Majority underestimate climate impact of food - ESRI

People do not yet understand how what they choose to eat affects climate change, according to new ESRI research. When invited to list which everyday behaviours contribute to their carbon footprint, just 1-in-25 adults mentioned their diet. Any references to food were more likely to be about where it came from or how it was packaged than whether meals contain foods linked to high emissions, such as red meat.

In the study, funded by the EPA, a nationally representative sample of 1,200 adults completed online diaries about their day and then listed the actions they thought mattered most for their carbon footprint. The findings reveal widespread misunderstandings. One-in-five who travelled by car did not identify driving as a source of carbon emissions. Almost half did not list home energy use and those who did were more likely to mention cooking than heating water or using white appliances, both of which produce higher carbon emissions.

The study also found that many people in Ireland have tried to reduce their carbon footprint, with 40% saying that they had reduced emissions from transport, mainly by driving less often. Another 25% said they would like to reduce their transport emissions but can’t, mostly because they don’t have access to public transport. However, 30% saw no need to change their transport behaviour.

One quarter said they had changed what they eat to reduce their carbon footprint. A slightly larger proportion (27%) reported that they would like to but can’t, mostly citing cost and not knowing what to eat as the biggest difficulties. However, the largest group (47%), did not see a need to change what they eat.

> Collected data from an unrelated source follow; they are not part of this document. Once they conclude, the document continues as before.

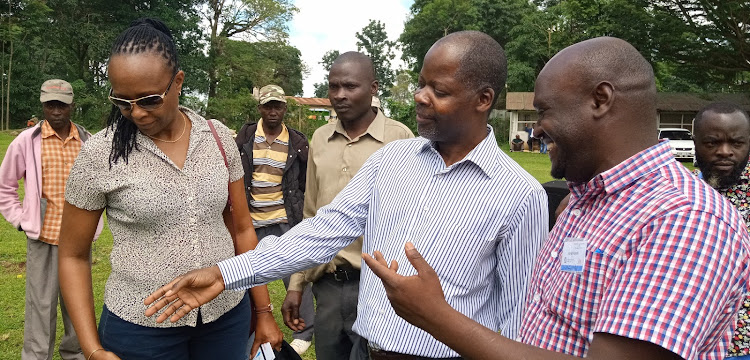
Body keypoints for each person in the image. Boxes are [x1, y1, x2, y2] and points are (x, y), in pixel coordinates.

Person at [145, 31, 548, 360]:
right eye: (421, 83)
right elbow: (323, 231)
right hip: (366, 352)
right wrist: (225, 272)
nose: (420, 97)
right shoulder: (392, 160)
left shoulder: (517, 195)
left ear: (483, 100)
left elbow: (518, 323)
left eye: (438, 90)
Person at [362, 37, 750, 360]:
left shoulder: (686, 218)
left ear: (600, 99)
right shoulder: (586, 203)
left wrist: (436, 316)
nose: (538, 129)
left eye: (544, 111)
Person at [57, 18, 282, 360]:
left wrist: (263, 311)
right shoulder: (99, 154)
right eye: (122, 101)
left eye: (149, 100)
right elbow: (72, 255)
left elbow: (241, 229)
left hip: (226, 317)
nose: (135, 113)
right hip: (141, 329)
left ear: (178, 82)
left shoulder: (218, 138)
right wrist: (92, 350)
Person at [282, 51, 413, 360]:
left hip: (378, 286)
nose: (339, 95)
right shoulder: (320, 137)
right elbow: (311, 217)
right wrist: (296, 283)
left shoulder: (400, 139)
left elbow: (411, 219)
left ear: (374, 88)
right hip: (328, 286)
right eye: (333, 86)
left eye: (350, 86)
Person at [0, 79, 101, 360]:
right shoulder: (27, 141)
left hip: (77, 238)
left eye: (62, 104)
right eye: (50, 104)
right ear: (43, 105)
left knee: (76, 301)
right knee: (41, 304)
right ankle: (35, 356)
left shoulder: (87, 141)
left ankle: (77, 353)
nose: (56, 110)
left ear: (71, 105)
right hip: (42, 236)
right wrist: (20, 219)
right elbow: (5, 186)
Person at [234, 84, 315, 355]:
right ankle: (248, 329)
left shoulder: (298, 142)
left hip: (284, 219)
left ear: (284, 109)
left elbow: (304, 183)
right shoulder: (244, 138)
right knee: (246, 279)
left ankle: (302, 331)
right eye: (267, 106)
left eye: (277, 106)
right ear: (260, 108)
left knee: (294, 275)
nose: (272, 111)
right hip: (251, 221)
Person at [692, 102, 750, 359]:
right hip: (694, 341)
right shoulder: (678, 194)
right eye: (712, 143)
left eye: (736, 143)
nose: (724, 152)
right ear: (695, 142)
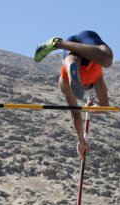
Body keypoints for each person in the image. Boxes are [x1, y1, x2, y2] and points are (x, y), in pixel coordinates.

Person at [34, 30, 113, 160]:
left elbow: (76, 113)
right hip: (86, 42)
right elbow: (104, 106)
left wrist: (81, 140)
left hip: (76, 50)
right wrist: (90, 110)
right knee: (106, 58)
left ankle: (61, 48)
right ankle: (61, 46)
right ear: (89, 85)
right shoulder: (97, 77)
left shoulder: (94, 77)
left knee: (102, 59)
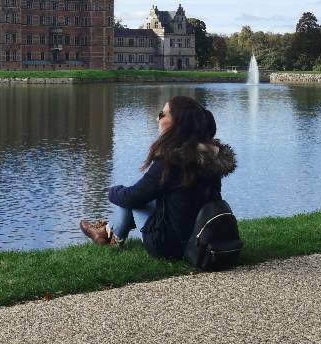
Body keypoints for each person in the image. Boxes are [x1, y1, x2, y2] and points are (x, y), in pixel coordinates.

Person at [80, 95, 236, 260]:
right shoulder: (210, 155)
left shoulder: (171, 160)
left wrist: (111, 191)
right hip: (202, 236)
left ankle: (111, 237)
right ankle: (105, 233)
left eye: (162, 114)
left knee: (127, 198)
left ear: (177, 122)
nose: (157, 118)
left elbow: (132, 198)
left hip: (170, 246)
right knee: (135, 195)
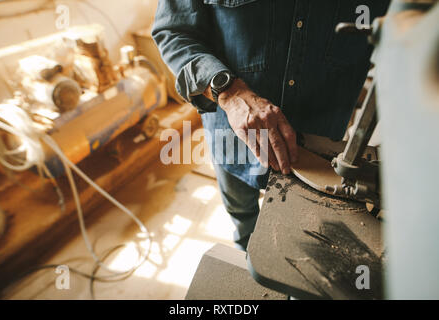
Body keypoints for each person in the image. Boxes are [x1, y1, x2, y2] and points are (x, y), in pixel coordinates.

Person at [152, 0, 389, 251]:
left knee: (306, 241)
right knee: (244, 221)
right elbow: (172, 31)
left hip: (320, 149)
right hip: (233, 140)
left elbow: (408, 34)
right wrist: (229, 92)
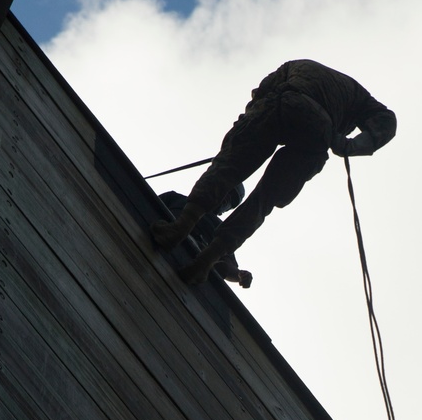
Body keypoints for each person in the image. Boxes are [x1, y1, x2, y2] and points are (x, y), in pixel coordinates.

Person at [151, 59, 397, 286]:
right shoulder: (361, 100)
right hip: (318, 134)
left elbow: (261, 95)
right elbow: (386, 121)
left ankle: (180, 227)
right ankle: (204, 262)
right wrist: (348, 145)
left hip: (285, 103)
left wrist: (244, 127)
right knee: (263, 201)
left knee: (228, 168)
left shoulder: (298, 65)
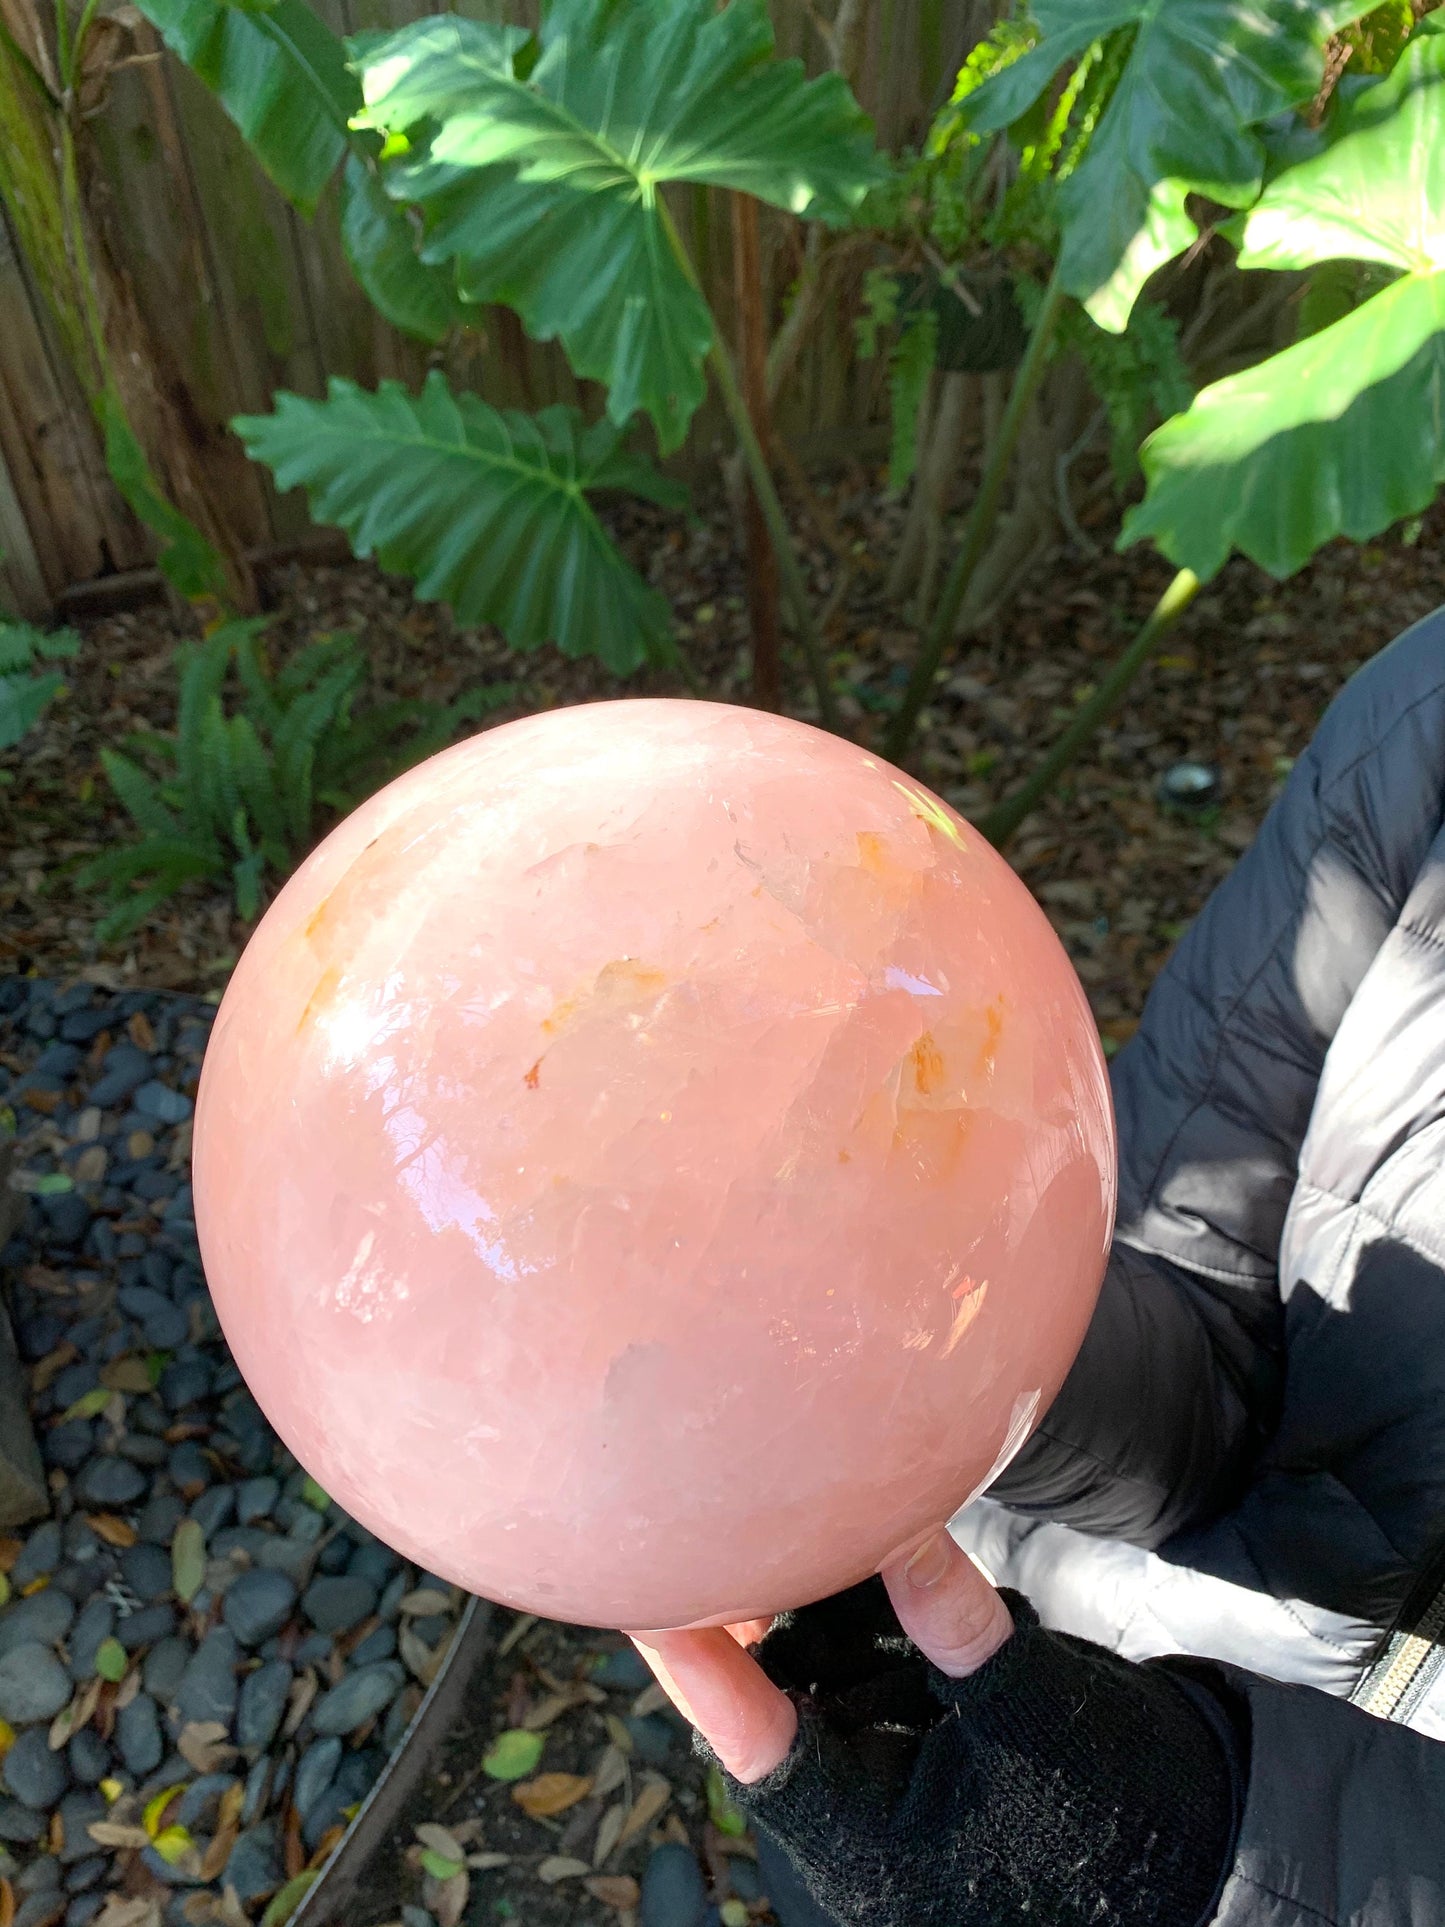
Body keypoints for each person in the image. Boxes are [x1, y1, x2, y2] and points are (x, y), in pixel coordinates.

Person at [631, 608, 1445, 1926]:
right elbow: (1201, 1300)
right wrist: (966, 1342)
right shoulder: (1430, 723)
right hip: (1044, 1643)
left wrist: (1188, 1860)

“Most people recognise the need to reduce their own carbon footprint and many have already made changes to their daily life,” said Dr Shane Timmons of the ESRI’s Behavioural Research Unit. “But knowing which actions make the biggest difference is a big problem, particularly when it comes to food. More guidance about how to make affordable, nutritious meals that limit foods with high emissions might help. Continued improvements in public transport, like those set in the Climate Action Plan, would also mean that many people who are already willing to change how they travel could do so.”

Dr Eimear Cotter, Director of the EPA’s Office of Evidence and Assessment, said “Responding to the climate crises requires collective action to reduce our daily emissions. It is clear from this research that much better information is needed to inform people what actions they can take to make the biggest difference to their carbon footprint. This research provides valuable insights to help inform the design of both effective climate policies and public information campaigns”.